Departamento de Bioquímica, Universidad Autónoma de Madrid (UAM), 28029, Madrid, Spain.
Instituto de Investigaciones Biomédicas "Alberto Sols" (CSIC-UAM), 28029, Madrid, Spain.
BMC Bioinformatics. 2022 May 31;23(1):204. doi: 10.1186/s12859-022-04741-8.

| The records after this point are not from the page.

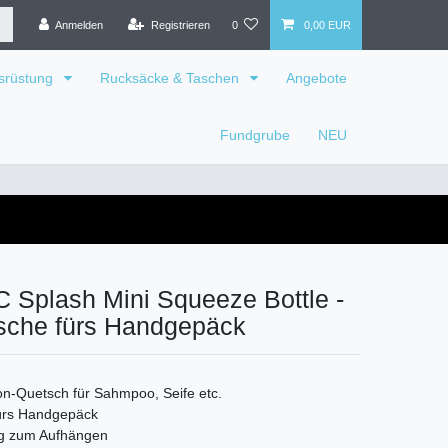
Anmelden
Registrieren
0
0,00 EUR
srüstung
Rucksäcke & Taschen
Angebote
Fundgrube
NEU
Splash Mini Squeeze Bottle -
asche fürs Handgepäck
kon-Quetsch für Sahmpoo, Seife etc.
fürs Handgepäck
ng zum Aufhängen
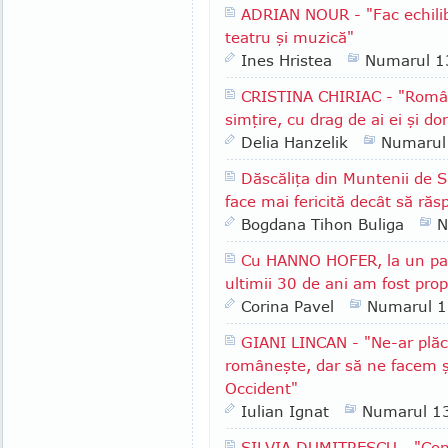
ADRIAN NOUR - "Fac echilibri
teatru şi muzică"
Ines Hristea
Numarul 1
CRISTINA CHIRIAC - "RomânI
simţire, cu drag de ai ei şi do
Delia Hanzelik
Numarul
Dăscăliţa din Muntenii de
face mai fericită decât să răs
Bogdana Tihon Buliga
N
Cu HANNO HOFER, la un pah
ultimii 30 de ani am fost pro
Corina Pavel
Numarul 
GIANI LINCAN - "Ne-ar plăce
româneşte, dar să ne facem ş
Occident"
Iulian Ignat
Numarul 1
SILVIA DUMITRESCU - "Copil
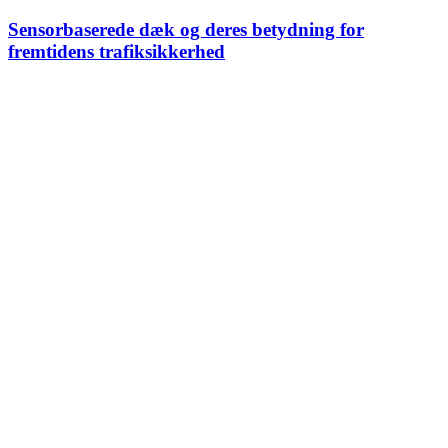
Sensorbaserede dæk og deres betydning for
fremtidens trafiksikkerhed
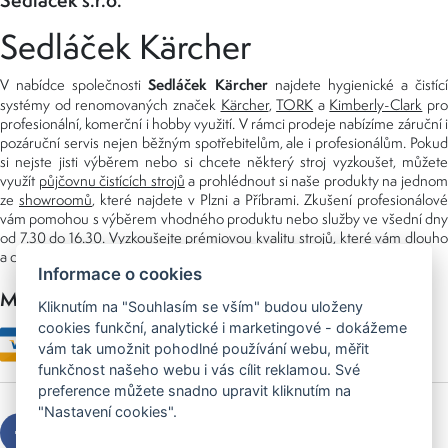
Sedláček s.r.o.
Sedláček Kärcher
Sedláček Kärcher
V nabídce společnosti
najdete hygienické a čistící
systémy od renomovaných značek
Kärcher
,
TORK
a
Kimberly-Clark
pro
profesionální, komerční i hobby využití. V rámci prodeje nabízíme záruční i
pozáruční servis nejen běžným spotřebitelům, ale i profesionálům. Pokud
si nejste jisti výběrem nebo si chcete některý stroj vyzkoušet, můžete
využít
půjčovnu čistících strojů
a prohlédnout si naše produkty na jedno
ze
showroomů
, které najdete v Plzni a Příbrami. Zkušení profesionálové
vám pomohou s výběrem vhodného produktu nebo služby ve všední dny
od 7.30 do 16.30. Vyzkoušejte prémiovou kvalitu strojů, které vám dlouho
a dobře poslouží nejen doma, ale i v zaměstnání.
Informace o cookies
Možnosti platby
Kliknutím na "Souhlasím se vším" budou uloženy
cookies funkční, analytické i marketingové - dokážeme
vám tak umožnit pohodlné používání webu, měřit
funkčnost našeho webu i vás cílit reklamou. Své
preference můžete snadno upravit kliknutím na
"Nastavení cookies".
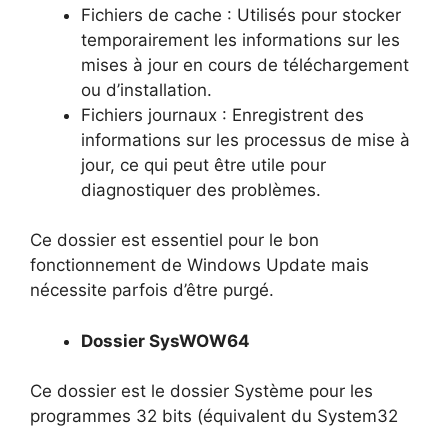
Fichiers de cache : Utilisés pour stocker
temporairement les informations sur les
mises à jour en cours de téléchargement
ou d’installation.
Fichiers journaux : Enregistrent des
informations sur les processus de mise à
jour, ce qui peut être utile pour
diagnostiquer des problèmes.
Ce dossier est essentiel pour le bon
fonctionnement de Windows Update mais
nécessite parfois d’être purgé.
Dossier SysWOW64
Ce dossier est le dossier Système pour les
programmes 32 bits (équivalent du System32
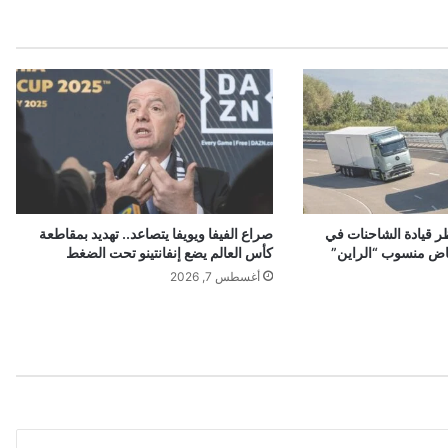
أ
ل
م
ا
ن
ي
ة
ت
ل
غ
ي
ر قيادة الشاحنات في
صراع الفيفا ويويفا يتصاعد.. تهديد بمقاطعة
ر
اض منسوب “الراين”
كأس العالم يضع إنفانتينو تحت الضغط
ح
أغسطس 7, 2026
ل
ا
ت
ط
ي
ر
ا
ن
إ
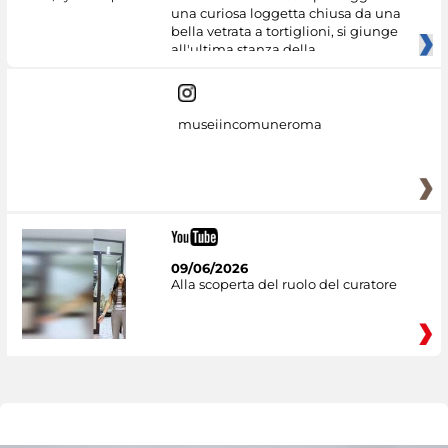
una curiosa loggetta chiusa da una
bella vetrata a tortiglioni, si giunge
all'ultima stanza della
museiincomuneroma
09/06/2026
Alla scoperta del ruolo del curatore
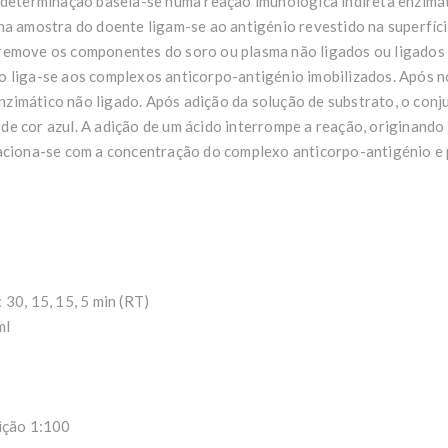
 determinação baseia-se numa reação imunológica indireta enzimá
na amostra do doente ligam-se ao antigénio revestido na superfíc
remove os componentes do soro ou plasma não ligados ou ligados d
o liga-se aos complexos anticorpo-antigénio imobilizados. Após 
imático não ligado. Após adição da solução de substrato, o conju
e cor azul. A adição de um ácido interrompe a reação, originando 
laciona-se com a concentração do complexo anticorpo-antigénio e
30, 15, 15, 5 min (RT)
ml
uição 1:100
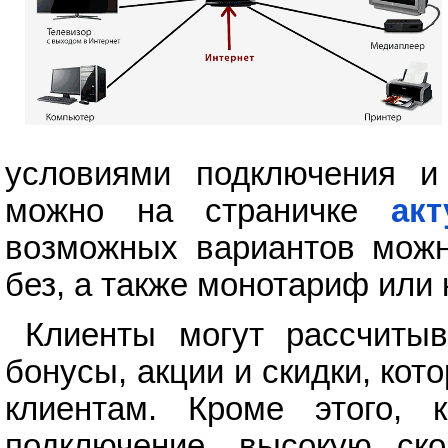
условиями подключения и
можно на страничке
ак
возможных вариантов можн
без, а также монотариф или 
Клиенты могут рассчитыв
бонусы, акции и скидки, ко
клиентам. Кроме этого, 
подключение, высокую ско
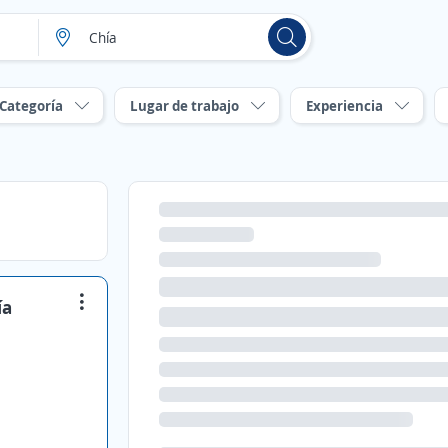
Categoría
Lugar de trabajo
Experiencia
ía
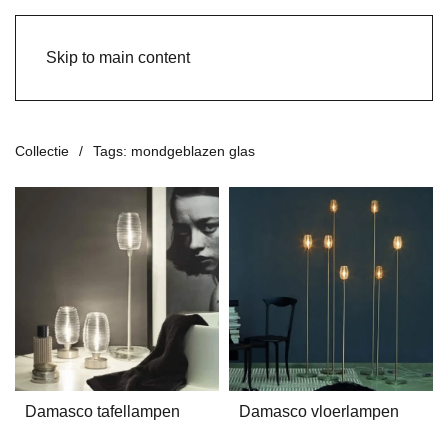
Skip to main content
Collectie
Tags: mondgeblazen glas
Damasco tafellampen
Damasco vloerlampen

Molecular gene signatures are useful tools to characterize the physiological state of cell populations, but most have developed under a narrow range of conditions and cell types and are often restricted to a set of gene identities. Focusing on the transcriptional response to hypoxia, we aimed to generate widely applicable classifiers sourced from the results of a meta-analysis of 69 differential expression datasets which included 425 individual RNA-seq experiments from 33 different human cell types exposed to different degrees of hypoxia (0.1-5%[Formula: see text]) for 2-48 h. The resulting decision trees include both gene identities and quantitative boundaries, allowing for easy classification of individual samples without control or normoxic reference. Each tree is composed of 3-5 genes mostly drawn from a small set of just 8 genes (EGLN1, MIR210HG, NDRG1, ANKRD37, TCAF2, PFKFB3, BHLHE40, and MAFF). In spite of their simplicity, these classifiers achieve over 95% accuracy in cross validation and over 80% accuracy when applied to additional challenging datasets. Our results indicate that the classifiers are able to identify hypoxic tumor samples from bulk RNAseq and hypoxic regions within tumor from spatially resolved transcriptomics datasets. Moreover, application of the classifiers to histological sections from normal tissues suggest the presence of a hypoxic gene expression pattern in the kidney cortex not observed in other normoxic organs. Finally, tree classifiers described herein outperform traditional hypoxic gene signatures when compared against a wide range of datasets. This work describes a set of hypoxic gene signatures, structured as simple decision tress, that identify hypoxic samples and regions with high accuracy and can be applied to a broad variety of gene expression datasets and formats.
分子基因特征是描述细胞群体生理状态的有用工具,但大多数特征都是在狭窄的条件和细胞类型范围内开发的,并且通常仅限于一组基因身份。我们专注于缺氧的转录反应,旨在从对 69 个差异表达数据集的荟萃分析结果中生成广泛适用的分类器,这些数据集包括来自 33 种不同人类细胞类型的 425 个单独的 RNA-seq 实验,这些细胞类型暴露于不同程度的缺氧(0.1-5%[Formula: see text])2-48 小时。由此产生的决策树既包括基因身份又包括定量边界,允许在没有对照或常氧参考的情况下轻松对单个样本进行分类。每棵树由 3-5 个基因组成,这些基因主要来自一小组仅 8 个基因(EGLN1、MIR210HG、NDRG1、ANKRD37、TCAF2、PFKFB3、BHLHE40 和 MAFF)。尽管它们很简单,但这些分类器在交叉验证中准确率超过 95%,在应用于其他具有挑战性的数据集时准确率超过 80%。我们的结果表明,分类器能够从批量 RNAseq 中识别缺氧肿瘤样本,并从空间分辨转录组学数据集中识别肿瘤内的缺氧区域。此外,将分类器应用于正常组织的组织切片表明,在肾脏皮质中存在缺氧基因表达模式,而在其他常氧器官中则没有观察到这种模式。最后,与广泛的数据集相比,本文所述的树分类器优于传统的缺氧基因特征。这项工作描述了一组缺氧基因特征,这些特征以简单的决策树的形式构建,可准确识别缺氧样本和区域,并可应用于广泛的基因表达数据集和格式。